The four laws are respectively named *left-zero*, *left-distributivity*, *right-zero*, and *right-distributivity*, about which we will discuss more later. These laws are sufficient for proving quite a lot of interesting properties about non-deterministic monad, as well as properties of Spark programs. I find it very fascinating.

Unfortunately, it turns out that monads were too heavy a machinery for the target readers of the Spark paper. The version we eventually published in NETYS 2017 [CHLM17] consists of pure-looking functional programs that occasionally uses “non-deterministic functions” in an informal, but probably more accessible way. Ondřej Lengál should be given credit for most, if not all of the proofs. My proofs using non-deterministic monad was instead collected in a tech. report [Mu19a]. (Why a tech. report? We will come to this later.)

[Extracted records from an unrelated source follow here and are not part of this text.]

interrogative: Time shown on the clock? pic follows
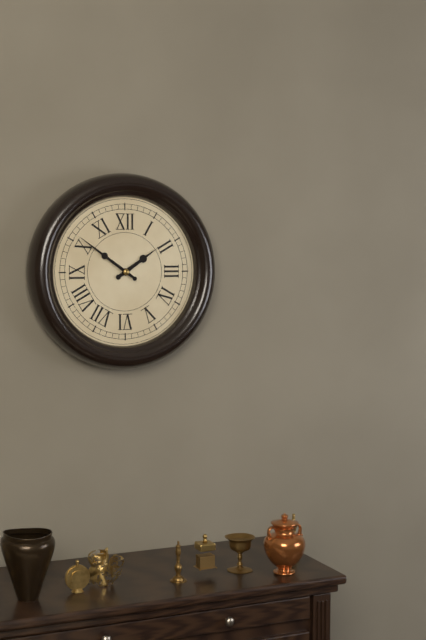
1:51
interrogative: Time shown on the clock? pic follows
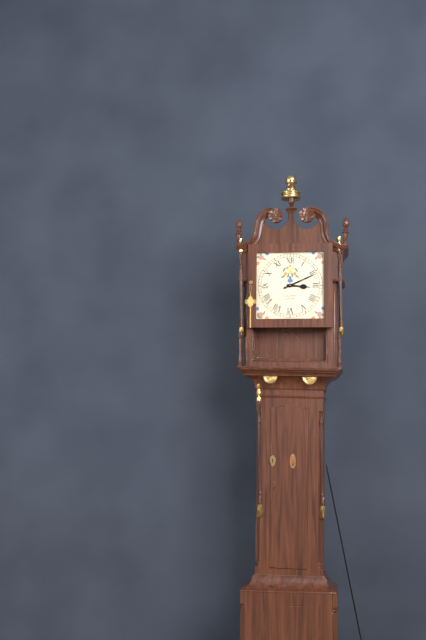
3:11
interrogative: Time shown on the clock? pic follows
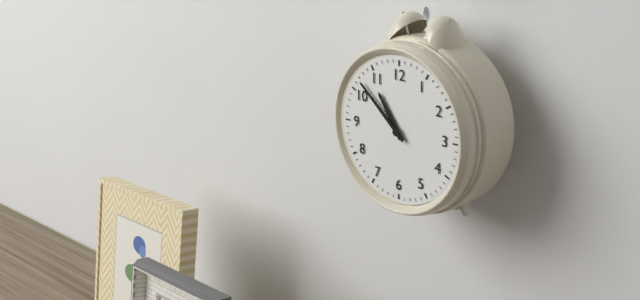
10:52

## State and Non-determinism

Certainly, it would be more fun if, besides non-determinism, more effects are involved. I have also been asking myself: rather than proving properties of given programs, can I *derive* monadic programs? For example, is it possible to start from a non-deterministic specification, and derive a program solving the problem using states?

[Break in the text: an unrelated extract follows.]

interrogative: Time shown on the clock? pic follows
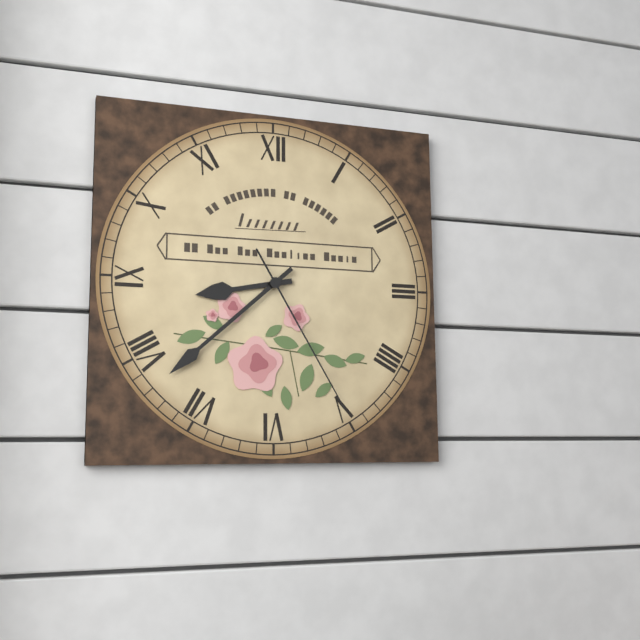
8:38:25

The most obvious class of problems that involve both non-determinism and state are backtracking programs. Thus I tried to tackle a problem previously dealt with by Jeremy Gibbons and Ralf Hinze [GH11], the `n`

-Queens problem — placing `n`

queens on a `n`

by `n`

chess board in such a way that no queen can attack another. The specification non-deterministically generates all chess arrangements, before filtering out safe ones. We wish to derive a backtracking program that remembers the currently occupied diagonals in a state monad.

Jeremy Gibbons suggested to generalise the problem a bit: given a problem specification in terms of a non-deterministic `scanl`

, is it possible to transform it to a non-deterministic *and* stateful `foldr`

?

Assuming all the previous laws and, in addition, laws about `get`

and `put`

of state monad (the same as those assumed by Gibbons and Hinze [GH11], omitted here), I managed to come up with some general theorems for such transformations.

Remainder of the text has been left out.